Beoordeling van arbeidsongeschiktheid en WIA-uitkering in hoger beroep

Op 3 augustus 2023 heeft de Centrale Raad van Beroep uitspraak gedaan in de zaak van appellant tegen de Raad van bestuur van het Uitvoeringsinstituut werknemersverzekeringen (Uwv) over de toekenning van een WIA-uitkering. Appellant, die zich op 8 mei 2018 ziek meldde, had een aanvraag ingediend voor een WIA-uitkering, maar het Uwv weigerde deze met ingang van 5 mei 2020, omdat appellant minder dan 35% arbeidsongeschikt werd geacht. De rechtbank Limburg verklaarde het beroep van appellant tegen dit besluit ongegrond, waarna appellant in hoger beroep ging.

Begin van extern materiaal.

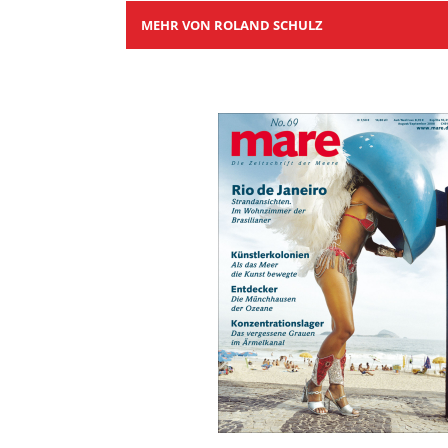
MEHR VON ROLAND SCHULZ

De Centrale Raad bevestigde de uitspraak van de rechtbank en oordeelde dat de ingeschakelde medisch deskundige, verzekeringsarts Ch.H.C. Lemmers, toereikend en inzichtelijk had gemotiveerd dat de beperkingen van appellant per 5 mei 2020 niet waren onderschat. De Raad oordeelde dat de geselecteerde functies passend waren bij de belastbaarheid van appellant, die als vrachtwagenchauffeur had gewerkt. De deskundige concludeerde dat appellant met de vastgestelde beperkingen geschikt was voor een normale werkweek.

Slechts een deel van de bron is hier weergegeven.